» **PROVIDED TEXT**:
•••
Paco also appeared in the Booster Gold comic book series as part of the 10-page Blue Beetle co-feature. The stories focused on a smaller cast than before, focusing on Jaime, Paco and Brenda with occasional appearances by Jaime's family.

The New 52
In September 2011, The New 52 rebooted DC's continuity. In this new timeline, Paco and Jaime Reyes were on their way to Brenda's birthday party, but were caught in the middle of a conflict between two supervillain factions. Unknown to Paco, Jaime inadvertently becomes the Blue Beetle and Paco is rescued, only suffering minor injuries. Soon after, Phobia, Warp, Plasmus and Silverback from the Brotherhood of Evil organization managed to track Paco down, but he is saved by the Blue Beetle and in the midst discovered that Jaime is the Blue Beetle, the Khaji-Da then forces Jaime to kill Paco. Jaime regains control and saved Paco by inserting him with a Transbiotic Antitrauma unit (T.A.U), which also gave Paco similar powers to the Blue Beetle; for a time Paco would wear what appears to be a red version of Jaime Reyes scarab, which appeared to grant its host super strength and ability to project energy blasts.
•••
» **SUPPLIED INFORMATION**:

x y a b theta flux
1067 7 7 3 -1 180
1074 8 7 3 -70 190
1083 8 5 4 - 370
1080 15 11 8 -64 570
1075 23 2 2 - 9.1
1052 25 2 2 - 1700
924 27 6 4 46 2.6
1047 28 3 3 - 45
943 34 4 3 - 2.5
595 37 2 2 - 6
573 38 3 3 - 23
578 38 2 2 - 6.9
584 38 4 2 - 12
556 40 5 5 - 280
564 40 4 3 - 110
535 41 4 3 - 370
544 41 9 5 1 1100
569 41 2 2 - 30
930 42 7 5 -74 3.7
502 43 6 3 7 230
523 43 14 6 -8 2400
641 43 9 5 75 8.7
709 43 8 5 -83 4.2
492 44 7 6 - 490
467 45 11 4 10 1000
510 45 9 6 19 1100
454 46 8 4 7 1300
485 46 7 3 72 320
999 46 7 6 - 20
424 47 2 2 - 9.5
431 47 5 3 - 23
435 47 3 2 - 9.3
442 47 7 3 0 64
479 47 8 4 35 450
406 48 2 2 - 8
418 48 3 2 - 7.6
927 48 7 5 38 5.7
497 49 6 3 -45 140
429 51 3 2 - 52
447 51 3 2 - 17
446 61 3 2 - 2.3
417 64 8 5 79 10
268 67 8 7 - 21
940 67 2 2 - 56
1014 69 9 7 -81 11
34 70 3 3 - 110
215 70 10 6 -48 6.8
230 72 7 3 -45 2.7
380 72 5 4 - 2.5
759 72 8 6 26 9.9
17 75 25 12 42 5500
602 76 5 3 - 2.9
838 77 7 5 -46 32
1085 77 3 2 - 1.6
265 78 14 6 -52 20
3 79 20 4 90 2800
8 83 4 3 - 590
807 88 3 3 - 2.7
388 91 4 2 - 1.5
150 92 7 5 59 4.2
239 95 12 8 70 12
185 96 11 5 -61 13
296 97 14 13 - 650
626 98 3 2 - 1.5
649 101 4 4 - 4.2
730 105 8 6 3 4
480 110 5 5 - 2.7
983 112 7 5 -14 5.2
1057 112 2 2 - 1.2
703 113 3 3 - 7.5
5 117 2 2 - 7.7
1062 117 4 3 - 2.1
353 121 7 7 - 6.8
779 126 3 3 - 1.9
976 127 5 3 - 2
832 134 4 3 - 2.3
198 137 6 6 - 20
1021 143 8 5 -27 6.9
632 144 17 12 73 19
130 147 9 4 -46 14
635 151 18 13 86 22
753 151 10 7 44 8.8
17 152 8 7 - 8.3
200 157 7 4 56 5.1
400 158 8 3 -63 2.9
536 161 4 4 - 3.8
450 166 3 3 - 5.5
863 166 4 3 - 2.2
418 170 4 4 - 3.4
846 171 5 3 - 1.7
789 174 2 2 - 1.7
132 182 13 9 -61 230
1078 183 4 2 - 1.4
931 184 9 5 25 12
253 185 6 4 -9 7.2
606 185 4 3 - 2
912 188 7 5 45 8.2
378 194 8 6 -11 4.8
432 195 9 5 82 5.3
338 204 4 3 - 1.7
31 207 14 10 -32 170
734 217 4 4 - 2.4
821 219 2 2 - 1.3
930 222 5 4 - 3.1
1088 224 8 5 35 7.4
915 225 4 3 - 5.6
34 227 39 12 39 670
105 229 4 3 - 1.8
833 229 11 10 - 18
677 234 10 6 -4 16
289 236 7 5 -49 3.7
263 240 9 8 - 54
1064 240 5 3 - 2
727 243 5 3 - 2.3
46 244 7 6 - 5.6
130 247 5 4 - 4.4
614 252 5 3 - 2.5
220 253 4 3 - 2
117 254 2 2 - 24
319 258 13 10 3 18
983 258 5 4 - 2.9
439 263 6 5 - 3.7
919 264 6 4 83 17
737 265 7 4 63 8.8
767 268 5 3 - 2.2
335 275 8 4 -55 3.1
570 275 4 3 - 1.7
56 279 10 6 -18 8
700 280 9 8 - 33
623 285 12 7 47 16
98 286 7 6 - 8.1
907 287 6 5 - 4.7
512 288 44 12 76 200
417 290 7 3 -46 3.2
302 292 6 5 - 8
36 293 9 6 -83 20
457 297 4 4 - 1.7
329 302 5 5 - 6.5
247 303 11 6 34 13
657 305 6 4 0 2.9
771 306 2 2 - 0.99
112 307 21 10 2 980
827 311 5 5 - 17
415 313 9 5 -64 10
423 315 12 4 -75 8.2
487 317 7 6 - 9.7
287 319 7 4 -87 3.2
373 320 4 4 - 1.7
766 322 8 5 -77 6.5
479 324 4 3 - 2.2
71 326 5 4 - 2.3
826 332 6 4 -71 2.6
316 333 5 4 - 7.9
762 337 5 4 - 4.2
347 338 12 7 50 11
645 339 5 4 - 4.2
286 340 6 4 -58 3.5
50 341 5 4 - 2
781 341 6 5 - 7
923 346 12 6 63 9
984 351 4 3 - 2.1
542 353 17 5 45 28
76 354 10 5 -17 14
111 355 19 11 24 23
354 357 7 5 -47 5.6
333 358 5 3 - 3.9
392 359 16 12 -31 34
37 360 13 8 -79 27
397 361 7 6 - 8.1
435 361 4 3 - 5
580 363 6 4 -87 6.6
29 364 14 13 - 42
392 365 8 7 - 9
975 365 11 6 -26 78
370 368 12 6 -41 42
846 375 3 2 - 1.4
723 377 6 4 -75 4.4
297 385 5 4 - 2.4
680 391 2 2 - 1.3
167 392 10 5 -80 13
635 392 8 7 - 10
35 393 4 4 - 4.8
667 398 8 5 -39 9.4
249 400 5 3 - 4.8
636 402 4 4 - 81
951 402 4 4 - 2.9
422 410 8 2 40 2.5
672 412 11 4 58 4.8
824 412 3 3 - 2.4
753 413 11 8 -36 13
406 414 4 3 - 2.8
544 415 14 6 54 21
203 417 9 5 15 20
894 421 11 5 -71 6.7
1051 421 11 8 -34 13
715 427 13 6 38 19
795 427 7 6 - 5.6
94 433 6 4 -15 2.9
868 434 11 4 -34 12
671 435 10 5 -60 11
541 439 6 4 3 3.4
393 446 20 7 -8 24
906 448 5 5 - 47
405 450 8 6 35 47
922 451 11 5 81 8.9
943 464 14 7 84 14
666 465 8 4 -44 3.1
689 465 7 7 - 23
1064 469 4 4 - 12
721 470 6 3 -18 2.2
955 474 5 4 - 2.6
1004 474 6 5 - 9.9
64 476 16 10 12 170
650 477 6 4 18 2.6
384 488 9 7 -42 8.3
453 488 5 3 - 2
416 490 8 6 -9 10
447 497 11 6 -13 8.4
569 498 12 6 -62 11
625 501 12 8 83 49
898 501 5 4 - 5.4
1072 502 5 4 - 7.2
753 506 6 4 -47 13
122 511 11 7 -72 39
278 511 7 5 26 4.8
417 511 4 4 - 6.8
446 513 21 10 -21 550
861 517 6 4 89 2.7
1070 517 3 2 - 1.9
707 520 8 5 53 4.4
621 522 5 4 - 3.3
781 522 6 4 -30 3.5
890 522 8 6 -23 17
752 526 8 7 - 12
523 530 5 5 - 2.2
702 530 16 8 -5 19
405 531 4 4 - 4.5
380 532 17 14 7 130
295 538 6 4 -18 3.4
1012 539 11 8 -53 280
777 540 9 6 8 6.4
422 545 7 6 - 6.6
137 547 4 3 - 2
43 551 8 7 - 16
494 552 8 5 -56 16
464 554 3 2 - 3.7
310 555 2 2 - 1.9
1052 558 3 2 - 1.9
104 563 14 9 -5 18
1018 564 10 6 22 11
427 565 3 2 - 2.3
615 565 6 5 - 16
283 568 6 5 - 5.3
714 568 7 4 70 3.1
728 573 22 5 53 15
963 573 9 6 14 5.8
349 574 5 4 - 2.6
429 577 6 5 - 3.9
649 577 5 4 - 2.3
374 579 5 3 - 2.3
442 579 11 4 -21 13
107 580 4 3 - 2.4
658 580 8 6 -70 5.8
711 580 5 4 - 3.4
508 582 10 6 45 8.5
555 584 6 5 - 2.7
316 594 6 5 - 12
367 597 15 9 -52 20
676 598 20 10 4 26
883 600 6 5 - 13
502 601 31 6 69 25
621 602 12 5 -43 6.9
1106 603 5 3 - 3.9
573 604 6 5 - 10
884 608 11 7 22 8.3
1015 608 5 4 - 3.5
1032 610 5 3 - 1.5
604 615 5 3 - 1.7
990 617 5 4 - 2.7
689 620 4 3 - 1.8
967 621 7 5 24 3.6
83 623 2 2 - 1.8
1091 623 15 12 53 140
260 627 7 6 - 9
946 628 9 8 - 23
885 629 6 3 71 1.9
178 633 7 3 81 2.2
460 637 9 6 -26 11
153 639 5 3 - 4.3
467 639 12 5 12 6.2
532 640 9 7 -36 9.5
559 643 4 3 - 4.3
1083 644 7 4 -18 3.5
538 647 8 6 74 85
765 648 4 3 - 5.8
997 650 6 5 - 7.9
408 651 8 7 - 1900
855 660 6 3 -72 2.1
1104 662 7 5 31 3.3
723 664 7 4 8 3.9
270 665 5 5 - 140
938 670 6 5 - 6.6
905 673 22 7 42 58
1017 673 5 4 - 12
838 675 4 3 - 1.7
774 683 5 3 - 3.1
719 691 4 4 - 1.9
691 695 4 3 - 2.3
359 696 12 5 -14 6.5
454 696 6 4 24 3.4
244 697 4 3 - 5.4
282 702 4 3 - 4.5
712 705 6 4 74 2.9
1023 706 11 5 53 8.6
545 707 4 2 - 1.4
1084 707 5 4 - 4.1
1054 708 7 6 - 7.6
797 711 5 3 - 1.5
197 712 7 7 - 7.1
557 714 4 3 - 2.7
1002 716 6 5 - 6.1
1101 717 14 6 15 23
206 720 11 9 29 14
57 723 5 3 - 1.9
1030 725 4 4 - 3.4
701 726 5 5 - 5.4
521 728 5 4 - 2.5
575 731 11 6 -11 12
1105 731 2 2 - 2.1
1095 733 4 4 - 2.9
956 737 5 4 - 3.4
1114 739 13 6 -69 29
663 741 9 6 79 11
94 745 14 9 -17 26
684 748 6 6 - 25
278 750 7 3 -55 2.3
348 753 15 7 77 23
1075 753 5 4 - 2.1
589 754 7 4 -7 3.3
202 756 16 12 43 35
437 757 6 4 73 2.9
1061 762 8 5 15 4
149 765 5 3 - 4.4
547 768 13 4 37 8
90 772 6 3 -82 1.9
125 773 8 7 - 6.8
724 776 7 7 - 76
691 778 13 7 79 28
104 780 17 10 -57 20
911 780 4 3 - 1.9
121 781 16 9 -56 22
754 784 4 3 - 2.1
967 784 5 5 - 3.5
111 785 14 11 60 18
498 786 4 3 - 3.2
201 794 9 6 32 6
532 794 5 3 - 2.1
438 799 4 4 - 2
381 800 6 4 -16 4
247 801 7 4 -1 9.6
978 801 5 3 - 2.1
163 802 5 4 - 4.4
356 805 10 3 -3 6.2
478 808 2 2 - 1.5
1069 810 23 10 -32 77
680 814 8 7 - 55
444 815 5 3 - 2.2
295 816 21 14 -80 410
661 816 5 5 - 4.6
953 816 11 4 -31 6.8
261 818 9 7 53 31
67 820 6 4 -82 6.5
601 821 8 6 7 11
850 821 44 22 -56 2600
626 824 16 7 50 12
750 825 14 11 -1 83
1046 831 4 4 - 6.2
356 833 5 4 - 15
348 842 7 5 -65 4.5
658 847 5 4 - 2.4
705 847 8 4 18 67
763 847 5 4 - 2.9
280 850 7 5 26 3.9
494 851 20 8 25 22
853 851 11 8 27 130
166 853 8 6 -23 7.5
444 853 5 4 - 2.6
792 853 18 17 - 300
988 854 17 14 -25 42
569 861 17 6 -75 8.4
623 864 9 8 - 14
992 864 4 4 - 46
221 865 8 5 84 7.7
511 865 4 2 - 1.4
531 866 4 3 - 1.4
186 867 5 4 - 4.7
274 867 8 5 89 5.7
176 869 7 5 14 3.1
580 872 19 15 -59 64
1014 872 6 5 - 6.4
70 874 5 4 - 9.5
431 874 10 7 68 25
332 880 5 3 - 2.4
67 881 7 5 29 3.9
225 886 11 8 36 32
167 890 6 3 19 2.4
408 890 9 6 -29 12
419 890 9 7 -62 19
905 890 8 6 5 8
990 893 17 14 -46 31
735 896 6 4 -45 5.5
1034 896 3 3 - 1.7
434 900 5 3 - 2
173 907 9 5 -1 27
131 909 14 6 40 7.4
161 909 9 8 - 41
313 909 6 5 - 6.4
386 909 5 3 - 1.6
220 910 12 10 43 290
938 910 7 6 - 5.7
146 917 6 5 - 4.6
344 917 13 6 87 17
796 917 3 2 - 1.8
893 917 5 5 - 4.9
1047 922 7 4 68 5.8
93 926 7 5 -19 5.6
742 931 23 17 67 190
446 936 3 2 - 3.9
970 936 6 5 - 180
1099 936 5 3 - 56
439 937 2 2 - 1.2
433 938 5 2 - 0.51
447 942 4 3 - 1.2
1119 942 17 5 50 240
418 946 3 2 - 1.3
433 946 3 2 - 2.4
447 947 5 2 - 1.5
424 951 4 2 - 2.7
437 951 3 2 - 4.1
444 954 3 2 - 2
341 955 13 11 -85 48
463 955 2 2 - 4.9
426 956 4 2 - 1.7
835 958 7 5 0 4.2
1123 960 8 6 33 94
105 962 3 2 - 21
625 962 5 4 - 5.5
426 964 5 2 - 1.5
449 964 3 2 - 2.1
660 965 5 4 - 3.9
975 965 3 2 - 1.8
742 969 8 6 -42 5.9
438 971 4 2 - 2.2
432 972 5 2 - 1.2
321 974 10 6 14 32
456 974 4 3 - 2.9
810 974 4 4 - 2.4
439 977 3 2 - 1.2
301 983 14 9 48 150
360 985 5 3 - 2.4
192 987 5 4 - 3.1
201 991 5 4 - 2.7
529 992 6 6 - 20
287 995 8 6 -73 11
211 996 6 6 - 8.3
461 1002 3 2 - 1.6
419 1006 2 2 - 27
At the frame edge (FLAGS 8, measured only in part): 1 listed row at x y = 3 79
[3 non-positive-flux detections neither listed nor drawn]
•••
» **EXERCISES**:
A. In the Blue Beetle text, substitute "tighter" for "smaller" and write out the stretch from "Paco also appeared" through "by Jaime's family.".
B. Carry the Blue Beetle text forward, starting right after its final sentence.

» **ANSWERS**:
A.
Paco also appeared in the Booster Gold comic book series as part of the 10-page Blue Beetle co-feature. The stories focused on a tighter cast than before, focusing on Jaime, Paco and Brenda with occasional appearances by Jaime's family.

B.
The T.A.U eventually sensed the lack of control Khaji-Da had and as a protocol, forced Paco to try and kill both Jaime and Khaji-Da. The T.A.U was shut down but couldn't removed, for it kept Paco alive. He joined with Brenda to look for Jaime, but the T.A.U. reactivated and turned Paco into the Blood Beetle again, kidnapping Brenda to bring out Blue Beetle. They battled and Khaji-Da found a method to save Paco, by transferring heart tissue from Jaime to Paco, patching up the wound.

In other media
 Paco appeared in several times on Batman: The Brave and the Bold, voiced by Jason Marsden. He is unaware that his best friend Jaime Reyes is in fact the Blue Beetle. Paco appeared in the episodes "The Rise of the Blue Beetle!", "Fall of the Blue Beetle!", "Night of the Huntress!" and "Revenge of the Reach!".

References

External links
 DC Comics.com: Blue Beetle (Jaime Reyes)
 DC Database Project: Blue Beetle (Jaime Reyes)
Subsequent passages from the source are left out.